Welcome to our new lizard overlords: Study suggests alien worlds could be full of super-intelligent dinosaurs
Welcome to our new lizard overlords: Study suggests alien worlds could be full of super-intelligent dinosaurs
by Rob Waugh, dailymail.co.ukApril 12th 2012
- Life-forms based on different amino acids could be intelligent dinosaurs
- Mammals only triumphed on Earth due to 'accident' of asteroid
- 'We would be better off not meeting them,' says American scientist
Nasa's Kepler telescope scans the skies for 'habitable worlds' - but an American chemist has suggested the whole project might be a terrible idea.
Ronald Breslow suggests that life-forms based on slightly different amino acids and sugars could take the form of huge, ferocious dinosaurs that have evolved to have human-like intelligence and technologies.
'We would be better off not meeting them,' says Breslow, who claims that it was a stroke of luck that an asteroid wiped out dinosaurs on earth, leaving the field clear for mammals such as humans.
A scientist has suggested that other planets could be populated by intelligent dinosaurs
On other worlds, dinosaurs could have evolved into huge, intelligent warriors armed with hi-tech weaponry - but without losing their hunger for fresh meat.
'Of course,' Breslow says, 'Showing that it could have happened this way is not the same as showing that it did. An implication from this work is that elsewhere in the universe there could be life forms based on D-amino acids and L-sugars.
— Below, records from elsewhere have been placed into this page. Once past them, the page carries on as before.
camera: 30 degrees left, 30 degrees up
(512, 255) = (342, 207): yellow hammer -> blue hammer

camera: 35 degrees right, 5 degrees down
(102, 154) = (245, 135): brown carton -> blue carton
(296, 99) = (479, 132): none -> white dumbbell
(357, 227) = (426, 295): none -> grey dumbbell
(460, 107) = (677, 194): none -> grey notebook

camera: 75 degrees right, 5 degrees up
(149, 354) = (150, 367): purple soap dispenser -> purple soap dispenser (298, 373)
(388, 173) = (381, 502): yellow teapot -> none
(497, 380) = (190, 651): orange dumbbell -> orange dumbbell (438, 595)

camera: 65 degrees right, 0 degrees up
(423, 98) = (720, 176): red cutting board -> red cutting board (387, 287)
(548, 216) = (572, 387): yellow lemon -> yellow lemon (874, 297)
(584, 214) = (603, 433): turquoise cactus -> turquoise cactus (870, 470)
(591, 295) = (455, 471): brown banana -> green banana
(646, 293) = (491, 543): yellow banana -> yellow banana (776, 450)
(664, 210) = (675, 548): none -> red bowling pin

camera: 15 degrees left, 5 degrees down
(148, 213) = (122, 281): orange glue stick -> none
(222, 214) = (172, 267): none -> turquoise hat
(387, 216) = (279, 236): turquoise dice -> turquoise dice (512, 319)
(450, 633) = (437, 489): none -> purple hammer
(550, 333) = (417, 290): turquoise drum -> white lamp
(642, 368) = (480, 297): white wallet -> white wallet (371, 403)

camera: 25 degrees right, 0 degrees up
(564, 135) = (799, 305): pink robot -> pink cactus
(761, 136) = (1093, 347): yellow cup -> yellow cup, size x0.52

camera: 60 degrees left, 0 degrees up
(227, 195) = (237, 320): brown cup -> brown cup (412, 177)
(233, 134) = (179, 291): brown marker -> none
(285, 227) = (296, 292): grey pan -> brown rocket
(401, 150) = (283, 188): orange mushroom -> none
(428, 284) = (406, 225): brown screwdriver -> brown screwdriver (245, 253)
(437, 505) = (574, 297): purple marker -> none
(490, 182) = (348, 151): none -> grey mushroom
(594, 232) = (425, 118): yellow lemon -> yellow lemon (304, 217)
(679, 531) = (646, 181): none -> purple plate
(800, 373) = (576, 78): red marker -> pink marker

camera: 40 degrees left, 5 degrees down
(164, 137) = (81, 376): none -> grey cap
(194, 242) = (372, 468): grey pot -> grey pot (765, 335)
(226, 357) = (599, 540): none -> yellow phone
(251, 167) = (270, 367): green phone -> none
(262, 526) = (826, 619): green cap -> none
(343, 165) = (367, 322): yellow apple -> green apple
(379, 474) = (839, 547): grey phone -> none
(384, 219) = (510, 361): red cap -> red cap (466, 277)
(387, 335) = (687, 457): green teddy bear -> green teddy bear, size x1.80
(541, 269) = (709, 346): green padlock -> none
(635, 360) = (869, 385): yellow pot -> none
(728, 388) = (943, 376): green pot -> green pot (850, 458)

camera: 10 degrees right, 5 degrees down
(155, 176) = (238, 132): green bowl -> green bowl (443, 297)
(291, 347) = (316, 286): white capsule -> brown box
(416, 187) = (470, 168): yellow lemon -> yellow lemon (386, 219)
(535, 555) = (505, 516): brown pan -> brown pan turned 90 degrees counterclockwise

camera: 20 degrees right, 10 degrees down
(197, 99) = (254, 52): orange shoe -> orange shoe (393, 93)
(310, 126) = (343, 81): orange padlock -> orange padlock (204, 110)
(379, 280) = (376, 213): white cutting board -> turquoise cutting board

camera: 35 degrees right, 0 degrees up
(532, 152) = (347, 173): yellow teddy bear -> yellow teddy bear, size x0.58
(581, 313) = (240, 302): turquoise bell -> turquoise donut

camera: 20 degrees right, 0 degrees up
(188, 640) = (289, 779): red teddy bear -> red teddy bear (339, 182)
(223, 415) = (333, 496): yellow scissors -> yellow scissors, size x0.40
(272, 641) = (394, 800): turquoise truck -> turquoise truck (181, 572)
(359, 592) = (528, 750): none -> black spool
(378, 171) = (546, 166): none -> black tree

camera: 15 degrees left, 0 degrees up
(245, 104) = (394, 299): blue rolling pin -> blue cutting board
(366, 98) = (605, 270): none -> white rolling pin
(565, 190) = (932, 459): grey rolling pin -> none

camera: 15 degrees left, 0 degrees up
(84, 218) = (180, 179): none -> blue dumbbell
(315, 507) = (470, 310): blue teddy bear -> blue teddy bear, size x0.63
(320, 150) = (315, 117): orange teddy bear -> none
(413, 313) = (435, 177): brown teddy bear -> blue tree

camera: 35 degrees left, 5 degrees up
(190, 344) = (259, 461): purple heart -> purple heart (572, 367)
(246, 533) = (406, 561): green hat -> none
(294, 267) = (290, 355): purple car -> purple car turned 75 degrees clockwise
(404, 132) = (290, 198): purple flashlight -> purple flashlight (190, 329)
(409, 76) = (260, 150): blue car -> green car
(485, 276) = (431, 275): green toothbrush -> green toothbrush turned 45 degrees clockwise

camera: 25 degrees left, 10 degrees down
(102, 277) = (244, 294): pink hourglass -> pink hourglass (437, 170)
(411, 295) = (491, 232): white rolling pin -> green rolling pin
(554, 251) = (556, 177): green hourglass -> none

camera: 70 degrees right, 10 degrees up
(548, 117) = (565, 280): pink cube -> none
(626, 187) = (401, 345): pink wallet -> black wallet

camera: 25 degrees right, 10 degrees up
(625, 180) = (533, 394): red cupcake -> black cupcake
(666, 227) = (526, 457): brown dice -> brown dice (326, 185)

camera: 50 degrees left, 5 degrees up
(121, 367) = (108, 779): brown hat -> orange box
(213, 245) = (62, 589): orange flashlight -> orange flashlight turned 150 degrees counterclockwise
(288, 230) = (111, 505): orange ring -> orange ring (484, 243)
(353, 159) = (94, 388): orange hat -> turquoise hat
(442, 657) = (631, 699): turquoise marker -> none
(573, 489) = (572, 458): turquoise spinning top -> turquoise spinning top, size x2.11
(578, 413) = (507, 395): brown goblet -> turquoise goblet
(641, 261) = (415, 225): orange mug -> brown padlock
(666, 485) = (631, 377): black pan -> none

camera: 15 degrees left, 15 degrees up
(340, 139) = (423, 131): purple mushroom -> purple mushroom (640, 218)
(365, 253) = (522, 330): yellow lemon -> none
'Such life forms could well be advanced versions of dinosaurs, if mammals did not have the good fortune to have the dinosaurs wiped out by an asteroidal collision, as on Earth.
'We would be better off not meeting them.'
In the report, noted scientist Ronald Breslow, Ph.D., discusses the century-old mystery of why the building blocks of terrestrial amino acids (which make up proteins), sugars, and the genetic materials DNA and RNA exist mainly in one orientation or shape.
There are two possible orientations, left and right, which mirror each other in the same way as hands.
In order for life to arise, proteins, for instance, must contain only one chiral form of amino acids, left or right.
With the exception of a few bacteria, amino acids in all life on Earth have the left-handed orientation.
Most sugars have a right-handed orientation. How did that so-called homochirality, the predominance of one chiral form, happen?
Breslow describes evidence supporting the idea that the unusual amino acids carried to a lifeless Earth by meteorites about 4 billion years ago set the pattern for normal amino acids with the L-geometry, the kind in terrestial proteins, and how those could lead to D-sugars of the kind in DNA.